Blueprint: Split Squat
The split squat is a unilateral lower-body exercise that builds strength, stability, and mobility in the legs and hips. It targets the quadriceps, glutes, and hamstrings while improving balance and symmetry. Follow this blueprint to perform the split squat with proper form, reduce injury risk, and maximize results.
Set up correctly to ensure proper alignment and muscle engagement.
- Feet Position: Stand with feet hip-width apart. Step one foot 2-3 feet forward (adjust based on your height), keeping the front foot flat and the back foot on its toes.
- Spine: Maintain a neutral spine with an upright torso. Engage your core to prevent anterior pelvic tilt (arching lower back).
- Head: Keep your chin tucked and gaze at eye level to maintain cervical neutrality. Avoid looking too far up or down.
- Arms: Place hands on hips for balance, or hold dumbbells by your sides with shoulders relaxed.
Focus on engaging the right muscles for effective movement.
- Primary Muscles (Front Leg): Quadriceps, glutes, hamstrings.
- Primary Muscles (Back Leg): Glutes and hip flexors (for stabilization).
- Core: Transverse abdominis and obliques to maintain spinal stability.
- Cue: As you descend, feel your front glute and quad engage. On the ascent, drive through your front heel to fire up the glutes.
Understand the key joint angles to ensure safe and effective movement.
- Front Knee: Aim for a 90° bend at the bottom of the descent, ensuring the knee stays over the toes.
- Front Hip: At the bottom, your hip should be around 90-110°, depending on your mobility.
- Front Ankle: Allow 20-30° of dorsiflexion to avoid compensatory forward lean.
- Note: If you have limited mobility, work within your range and progress gradually.
Distribute your weight properly for stability and effectiveness.
- Front Leg: Bears 70-80% of your body weight. Keep the heel grounded.
- Back Leg: Acts as a stabilizer, bearing 20-30% of the load. Keep the ball of the foot lightly engaged.
- Cue: Think of the back leg as a kickstand—it supports balance but doesn’t drive the movement.
Follow these steps for a controlled split squat.
- Descent: Slowly lower your rear knee to 1-2 inches above the floor, aiming for a 90° bend in both knees. Keep your front knee over your toes and hips square.
- Bottom Hold: Pause for 1-2 seconds to enhance control. Ensure your torso stays upright.
- Ascent: Drive through your front heel to stand up, maintaining a neutral spine and squared hips.
Breathe properly to support stability and performance.
- Descent: Inhale during the eccentric phase (lowering) to prepare your body.
- Ascent: Exhale during the concentric phase (rising) and brace your core for spinal stability.
- Cue: Take a deep breath in as you lower, and exhale powerfully as you push back up.
Check for proper alignment to avoid compensatory patterns.

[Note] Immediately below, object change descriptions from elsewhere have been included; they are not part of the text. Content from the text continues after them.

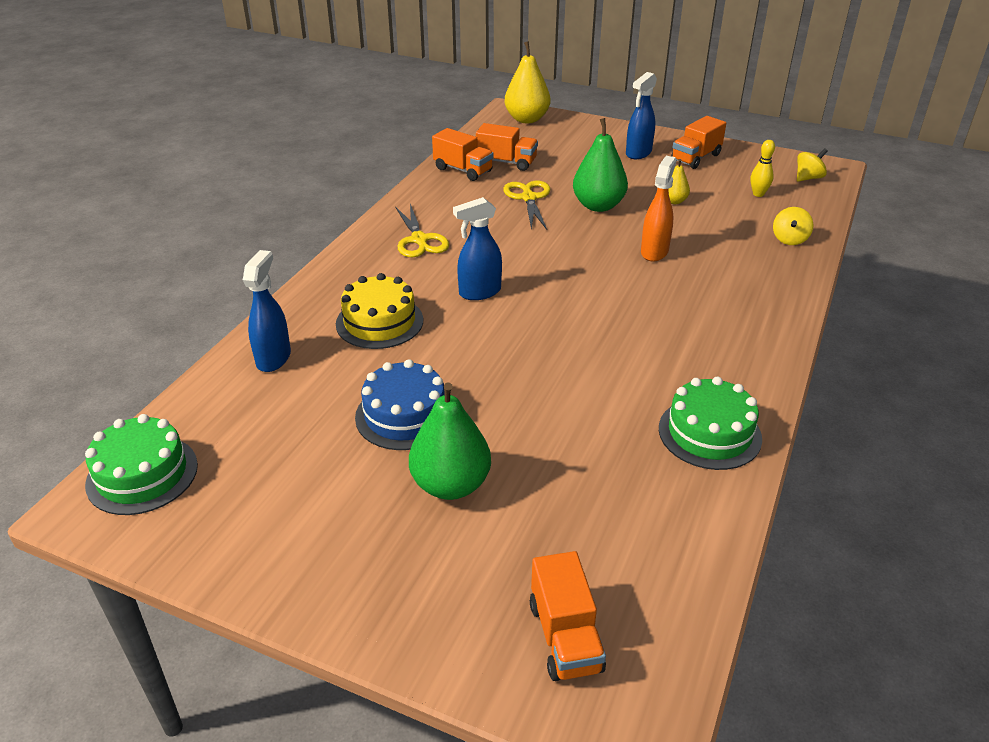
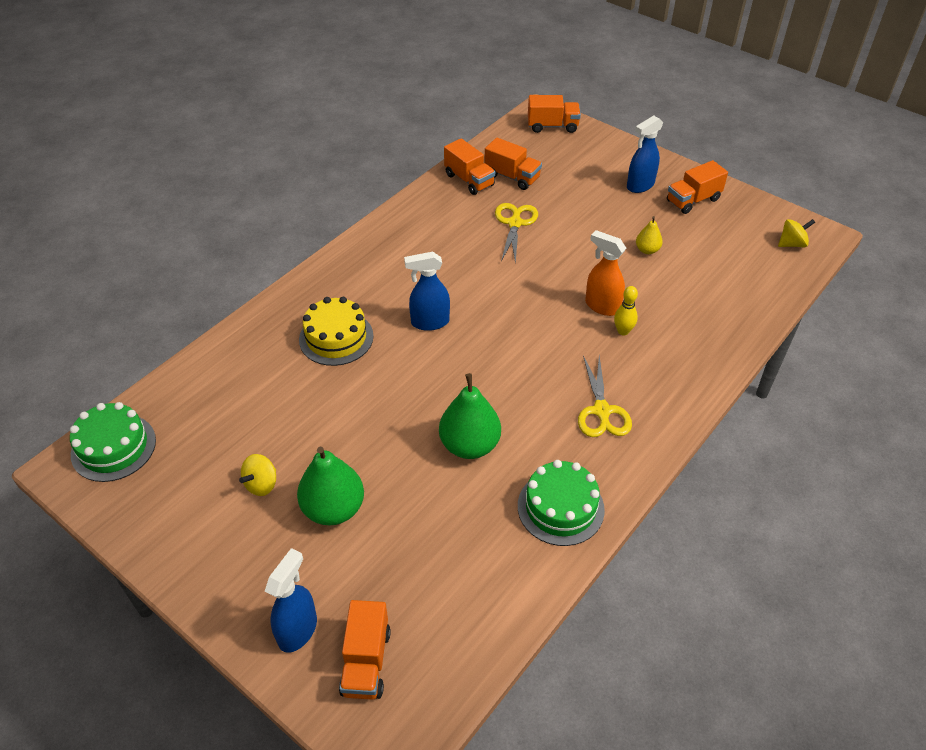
camera: 15 degrees right, 10 degrees up
blue spray bottle [243,250,291,372] -> blue spray bottle moved to [265,548,317,653]
blue cake [355,359,445,450] -> none
yellow scissors [395,204,449,257] -> yellow scissors moved to [578,355,632,437]
yellow pear [505,41,550,123] -> orange truck [528,95,581,133]
green pear [573,118,628,212] -> green pear moved to [439,373,501,459]
orange spray bottle [641,156,677,262] -> orange spray bottle turned 90 degrees counterclockwise [585,230,626,316]
yellow bowling pin [750,140,775,197] -> yellow bowling pin moved to [614,286,638,335]
yellow spinning top [773,207,813,245] -> yellow spinning top moved to [239,454,276,496]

- Right Side: Ensure hip-knee-ankle alignment. The front knee should track over the toes, not collapse inward.
- Left Side: Maintain an equal stance—front foot flat, back foot on toes. Hips should stay level throughout.
- Indicators of Asymmetry: Pelvic shift, foot instability, shoulder tilt, knee valgus/varus (inward/outward collapse), uneven weight distribution.
- Cue: Record a video or use a mirror to self-assess. Are your hips level? Is your front knee tracking properly?
Address these common mistakes to improve form and prevent injury.
- Knee Collapse (Valgus): Place a resistance band just above your knees to cue outward alignment. Focus on pushing the front knee over the toes.
- Forward Lean: Cue an upright chest and engage your core. If leaning persists, check ankle mobility—elevate your front heel slightly (e.g., with a small plate).
- Wobbling Back Foot: Shorten your stance and engage the glutes of your back leg to stabilize your hips. Practice with bodyweight first to build control.
Modify the exercise based on your skill level.
- Regression: Perform a bodyweight split squat with a shorter stance, or hold onto a wall for support.
- Progression: Add dumbbells, increase depth, or try a Bulgarian split squat (rear foot elevated on a bench).
- Reps & Sets: Start with 2-3 sets of 8-12 reps per leg, focusing on form over speed.
Prioritize safety to get the most out of your split squat.
- Contraindications: Avoid if you have acute knee or hip pain, or a recent lower body injury, without medical clearance.
- Warm-Up: Perform dynamic movements like leg swings, bodyweight lunges, or hip circles to prepare your joints.
- Form Check: Use a mirror or record a video to self-assess your form. Ensure your spine stays neutral and hips remain square.
Use this checklist to ensure proper form.
- Neutral spine, no anterior pelvic tilt.
- Front heel drives the ascent.
- Exhale on ascent, brace core for stability.
- Hips remain square throughout the movement.
You’ve got this! Feel your glutes and quads firing as you move with control. Master the split squat, and you’ll build strength, stability, and confidence in your lower body.